Cette analyse repose sur la faible élasticité-prix historique de la demande d'essence, ce qui signifie que les consommateurs réduisent très peu leur consommation même lorsque les prix augmentent. Le calcul est une estimation prudente, car il ne prend pas en compte les effets de second ordre tels que la hausse des tarifs aériens et l'augmentation des coûts de transport pour les biens de consommation, qui éroderaient davantage les budgets des ménages.
Les remboursements d'impôts inférieurs aux prévisions réduisent le coussin économique
Le coup de pouce attendu des réductions d'impôts OBBBA s'avère plus faible que prévu, aggravant le risque lié aux prix de l'énergie. Les principaux avantages de la législation devaient apparaître sous forme de remboursements plus importants pendant la saison fiscale 2026. Cependant, les données de l'IRS au 25 mars montrent que les remboursements d'impôts n'ont augmenté que d'environ 320 milliards de dollars d'une année sur l'autre. L'extrapolation de ce rythme suggère une augmentation de seulement 550 milliards de dollars sur l'année complète, ce qui est significativement inférieur aux attentes initiales du marché et aux prévisions d'institutions comme la Tax Foundation, qui anticipaient des gains plus importants.
Ce déficit réduit le tampon financier dont disposent les ménages pour absorber le choc des coûts énergétiques plus élevés. Morgan Stanley a déjà abaissé sa prévision de croissance des dépenses de consommation pour 2026 de 2% à 1,7%, citant que le choc pétrolier annule essentiellement le stimulus attendu des remboursements d'impôts.
Wall Street réduit les prévisions de PIB pour 2026 alors que le risque de récession monte à 30%
La pression combinée des coûts énergétiques flamboyants et d'un stimulus fiscal décevant force Wall Street à réévaluer les perspectives économiques américaines pour 2026. Goldman Sachs estime désormais à 30% le risque de récession au cours des 12 prochains mois. La banque prévoit également que le choc pétrolier pourrait réduire la croissance de l'emploi de 10 000 postes par mois et pousser le taux de chômage à 4,6% d'ici la fin de l'année, les secteurs des loisirs et de l'hôtellerie étant les plus exposés.

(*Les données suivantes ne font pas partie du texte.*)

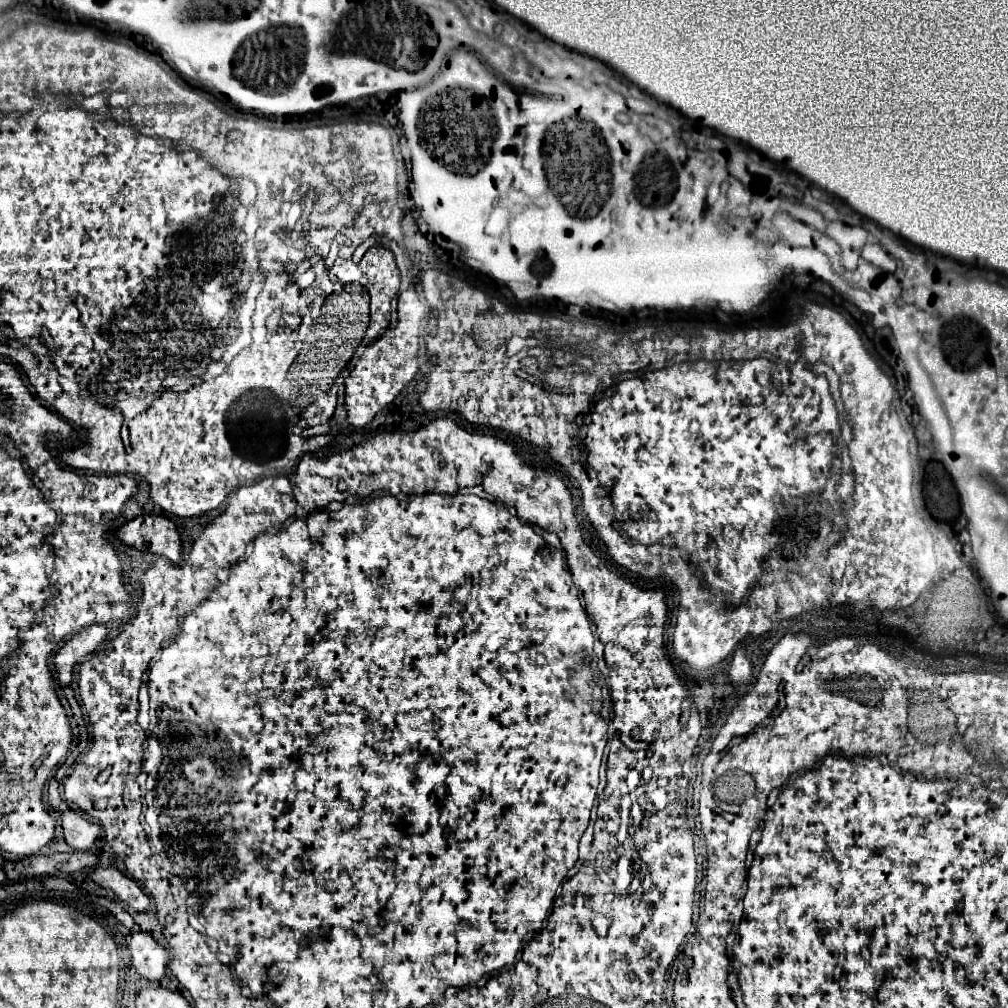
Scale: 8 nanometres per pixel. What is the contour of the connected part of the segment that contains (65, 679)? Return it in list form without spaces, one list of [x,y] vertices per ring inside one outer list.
[[[93,624],[85,630],[81,630],[77,636],[73,636],[69,642],[65,642],[57,650],[57,654],[53,656],[53,666],[57,670],[57,684],[63,688],[65,696],[69,700],[75,724],[79,728],[79,734],[83,732],[83,714],[81,714],[81,706],[77,704],[77,700],[73,696],[73,688],[71,688],[73,668],[77,662],[81,662],[85,656],[89,656],[105,638],[107,638],[107,628],[101,624],[97,624],[97,626]]]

Ces pressions nuisent de manière disproportionnée aux ménages à revenus faibles et intermédiaires. Les 10% d'entre les revenus les plus bas dépensent près de 4% de leurs revenus en essence, contre seulement 1,5% pour les 10% les plus élevés. Inversement, les avantages des réductions d'impôts sont fortement orientés vers les revenus les plus élevés. Cette dynamique signifie que le frein économique à la consommation sera concentré parmi les consommateurs les plus vulnérables financièrement, posant un risque significatif pour la stabilité économique générale.